Patagonia’s innovative way – of making consumers smarter in their purchasing
decisions to decrease the impact of consumerism, its initiative of dedicating 1%
of sales or 10 % of profits – whichever is greater – to the environment way back
in 1986 is an inspirational success story of a small business punching above its
weight.
Corporate Social Responsibility had its precursors in business engaging in
philanthropy and charitable giving. As the idea of ‘corporate citizenship’ began
to gain traction, the social and ethical responsibility of corporations was the
area of focus to give back to society from profits is earned, also making the
consumers more conscious of the activities of these businesses. In India, this is
codified in Section 135 of the Companies Act, 2013 which mandates a company
of net worth of Rs 500 crore or more, a turnover of Rs 1000 crores or more, or
a net profit of 5 crore or more to spend 2% of its average net profit on activities
like – safeguarding environment, eradicating hunger, promoting health,
education, livelihood enhancement, social and gender equality etc. JSW Steel
at Vijayanagar is a perfect example to understand CSR – where it redefined
capitalism by integrating social and environmental challenges into its business
core and created an integrated value chain. Its journey started on barren land,
lacking key inputs and facing transport and logistic challenges. It incorporated
zero waste practice, designed a zero-water discharge setup, and extensive tree
plantation ( causing the local temperature to drop by 5 degrees).

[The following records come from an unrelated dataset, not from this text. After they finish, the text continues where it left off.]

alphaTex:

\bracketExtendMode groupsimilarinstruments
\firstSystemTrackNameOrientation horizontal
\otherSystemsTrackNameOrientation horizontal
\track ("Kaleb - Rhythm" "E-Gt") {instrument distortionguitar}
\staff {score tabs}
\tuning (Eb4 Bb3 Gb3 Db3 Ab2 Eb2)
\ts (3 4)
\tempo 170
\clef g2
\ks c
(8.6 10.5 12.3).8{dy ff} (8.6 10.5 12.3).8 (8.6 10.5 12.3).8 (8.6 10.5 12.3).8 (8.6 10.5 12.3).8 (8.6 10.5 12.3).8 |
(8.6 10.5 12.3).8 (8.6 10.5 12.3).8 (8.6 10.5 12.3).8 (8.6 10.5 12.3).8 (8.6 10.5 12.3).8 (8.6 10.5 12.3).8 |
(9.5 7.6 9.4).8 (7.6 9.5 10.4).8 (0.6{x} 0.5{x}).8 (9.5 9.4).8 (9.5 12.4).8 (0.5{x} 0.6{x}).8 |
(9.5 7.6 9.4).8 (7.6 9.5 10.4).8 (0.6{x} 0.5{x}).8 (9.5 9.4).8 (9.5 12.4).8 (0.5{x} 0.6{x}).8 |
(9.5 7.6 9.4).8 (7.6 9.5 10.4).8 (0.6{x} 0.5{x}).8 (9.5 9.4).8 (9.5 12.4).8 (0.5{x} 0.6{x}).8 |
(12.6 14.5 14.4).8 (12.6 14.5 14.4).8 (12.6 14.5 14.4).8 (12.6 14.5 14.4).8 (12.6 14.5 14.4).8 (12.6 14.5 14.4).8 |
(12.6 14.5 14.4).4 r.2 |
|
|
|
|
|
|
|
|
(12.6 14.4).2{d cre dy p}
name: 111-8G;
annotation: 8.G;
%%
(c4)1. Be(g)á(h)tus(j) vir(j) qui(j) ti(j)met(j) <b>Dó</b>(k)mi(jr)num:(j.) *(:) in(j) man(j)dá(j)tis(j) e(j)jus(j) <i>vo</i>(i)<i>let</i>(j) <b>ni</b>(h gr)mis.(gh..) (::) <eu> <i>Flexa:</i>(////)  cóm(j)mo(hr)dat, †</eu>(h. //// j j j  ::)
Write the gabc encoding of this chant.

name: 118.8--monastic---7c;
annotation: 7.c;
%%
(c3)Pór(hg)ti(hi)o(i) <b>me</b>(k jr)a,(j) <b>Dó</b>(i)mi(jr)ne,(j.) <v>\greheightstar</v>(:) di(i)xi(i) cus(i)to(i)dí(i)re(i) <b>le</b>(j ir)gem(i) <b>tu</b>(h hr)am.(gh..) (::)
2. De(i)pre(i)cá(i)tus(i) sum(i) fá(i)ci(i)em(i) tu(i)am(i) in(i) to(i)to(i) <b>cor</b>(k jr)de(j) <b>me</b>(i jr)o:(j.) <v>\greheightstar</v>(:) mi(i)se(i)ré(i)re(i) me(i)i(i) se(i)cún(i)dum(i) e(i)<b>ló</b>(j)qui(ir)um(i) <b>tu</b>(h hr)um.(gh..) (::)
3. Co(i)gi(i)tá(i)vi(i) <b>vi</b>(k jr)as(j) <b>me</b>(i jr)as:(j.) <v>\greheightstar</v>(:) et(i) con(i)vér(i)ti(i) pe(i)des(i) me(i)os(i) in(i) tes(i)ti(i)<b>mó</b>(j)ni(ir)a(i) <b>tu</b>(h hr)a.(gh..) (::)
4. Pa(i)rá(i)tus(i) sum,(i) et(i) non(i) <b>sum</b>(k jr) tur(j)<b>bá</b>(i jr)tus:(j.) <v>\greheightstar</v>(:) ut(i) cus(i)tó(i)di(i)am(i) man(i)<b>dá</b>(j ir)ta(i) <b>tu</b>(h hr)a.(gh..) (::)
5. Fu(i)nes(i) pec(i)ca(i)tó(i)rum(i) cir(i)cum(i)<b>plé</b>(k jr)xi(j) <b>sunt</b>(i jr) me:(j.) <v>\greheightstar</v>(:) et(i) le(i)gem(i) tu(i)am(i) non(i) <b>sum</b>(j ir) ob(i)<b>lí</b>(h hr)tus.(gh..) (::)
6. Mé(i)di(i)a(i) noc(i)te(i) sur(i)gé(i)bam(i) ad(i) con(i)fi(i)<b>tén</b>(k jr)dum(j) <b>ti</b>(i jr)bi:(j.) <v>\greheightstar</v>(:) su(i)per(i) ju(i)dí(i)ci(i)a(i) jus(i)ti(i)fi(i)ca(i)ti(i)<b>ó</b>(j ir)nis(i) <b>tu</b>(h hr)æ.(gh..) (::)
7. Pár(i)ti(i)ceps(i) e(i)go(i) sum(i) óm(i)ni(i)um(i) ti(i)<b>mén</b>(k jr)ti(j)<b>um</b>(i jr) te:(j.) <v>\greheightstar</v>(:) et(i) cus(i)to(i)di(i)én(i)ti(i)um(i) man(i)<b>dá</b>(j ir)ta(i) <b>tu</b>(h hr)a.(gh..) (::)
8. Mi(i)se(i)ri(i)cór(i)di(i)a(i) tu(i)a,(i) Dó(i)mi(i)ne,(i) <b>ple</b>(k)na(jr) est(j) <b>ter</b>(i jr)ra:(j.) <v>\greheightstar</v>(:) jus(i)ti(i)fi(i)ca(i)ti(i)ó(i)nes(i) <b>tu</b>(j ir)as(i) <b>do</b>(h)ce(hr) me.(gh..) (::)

Realizing the
societal and economic benefits of investing in community development – it
promoted education through 40 schools, sports by sponsoring sports events,
vocational training ( reducing hiring costs from outside), women empowerment
through micro-entrepreneurship, providing affordable health care,
infrastructure development through road, drainage, toilets, garbage to
electricity initiative and agriculture and livestock health and productivity
initiatives in PPP model.
Corporations nowadays have moved a step ahead from CSR – by working on
shared value, where societal issues are approached from a value perspective.
Value is economic and societal benefits relative to cost. It positively impacts the
environment due to E, S, and G interlinkages.